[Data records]
(begin)

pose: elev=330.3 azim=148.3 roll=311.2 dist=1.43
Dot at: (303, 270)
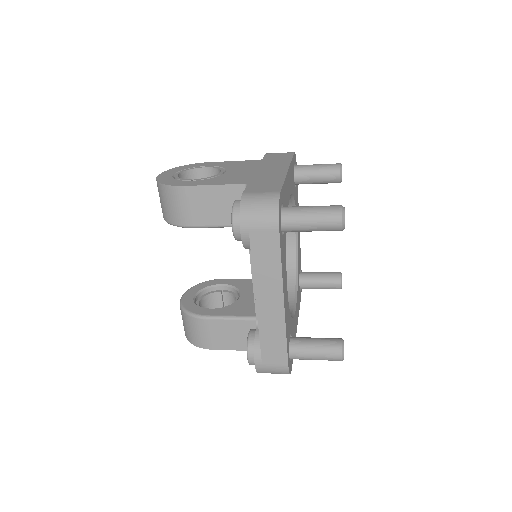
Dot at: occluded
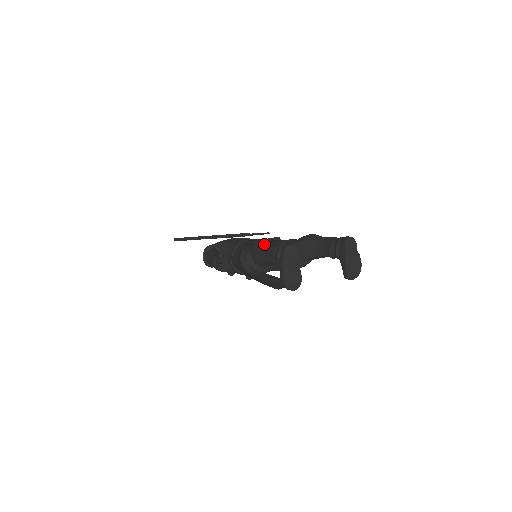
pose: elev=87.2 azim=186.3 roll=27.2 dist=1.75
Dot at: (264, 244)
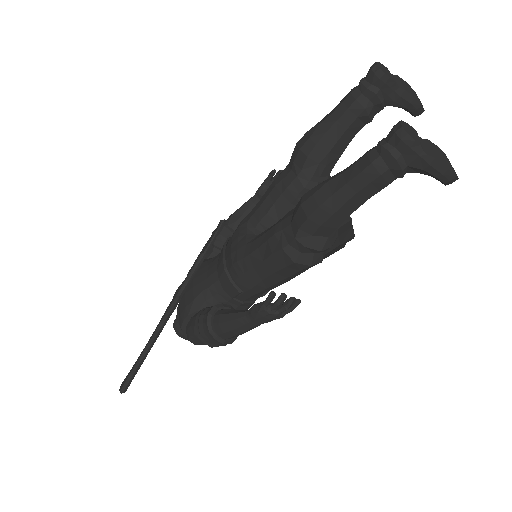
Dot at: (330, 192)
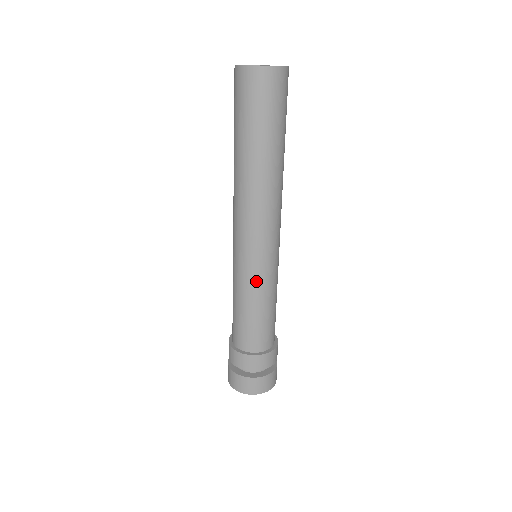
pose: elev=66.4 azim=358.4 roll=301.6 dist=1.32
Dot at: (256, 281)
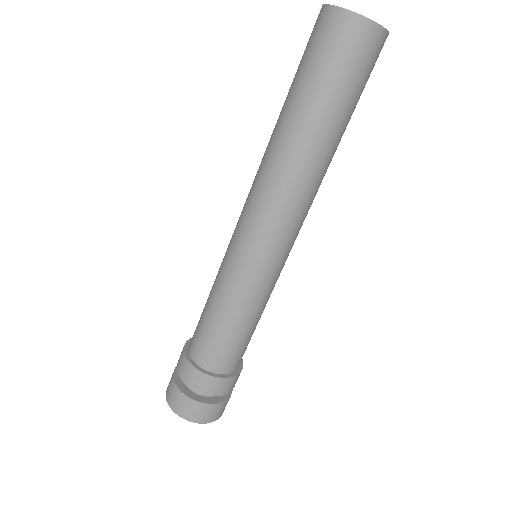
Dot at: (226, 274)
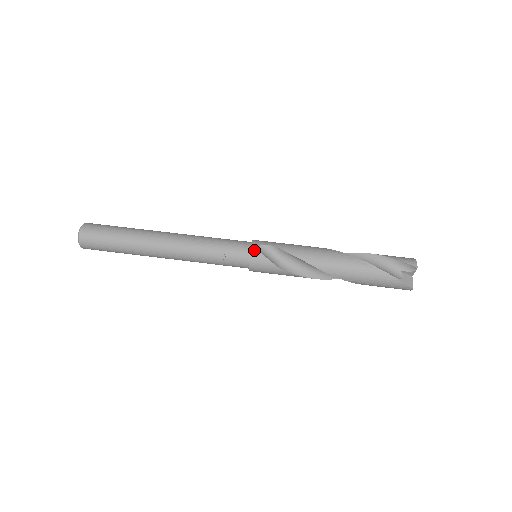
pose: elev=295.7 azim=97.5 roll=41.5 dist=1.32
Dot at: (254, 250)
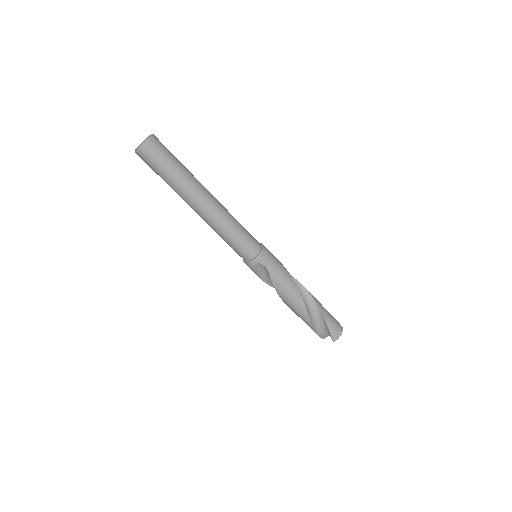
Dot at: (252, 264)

(end)
(begin)

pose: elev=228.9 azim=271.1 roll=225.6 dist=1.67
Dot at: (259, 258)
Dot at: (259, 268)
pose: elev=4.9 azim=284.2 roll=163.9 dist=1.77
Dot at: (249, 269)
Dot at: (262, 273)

(end)

Directions:
Convert the entries from the line containing "pose: elev=228.9 azim=271.1" through the line containing "Dot at: (262, 273)" into a Markdown table with the columns Row and Line. Number each line in order and skip any blank lines.

Full response:
| Row | Line |
|---|---|
| 1 | pose: elev=228.9 azim=271.1 roll=225.6 dist=1.67 |
| 2 | Dot at: (259, 258) |
| 3 | Dot at: (259, 268) |
| 4 | pose: elev=4.9 azim=284.2 roll=163.9 dist=1.77 |
| 5 | Dot at: (249, 269) |
| 6 | Dot at: (262, 273) |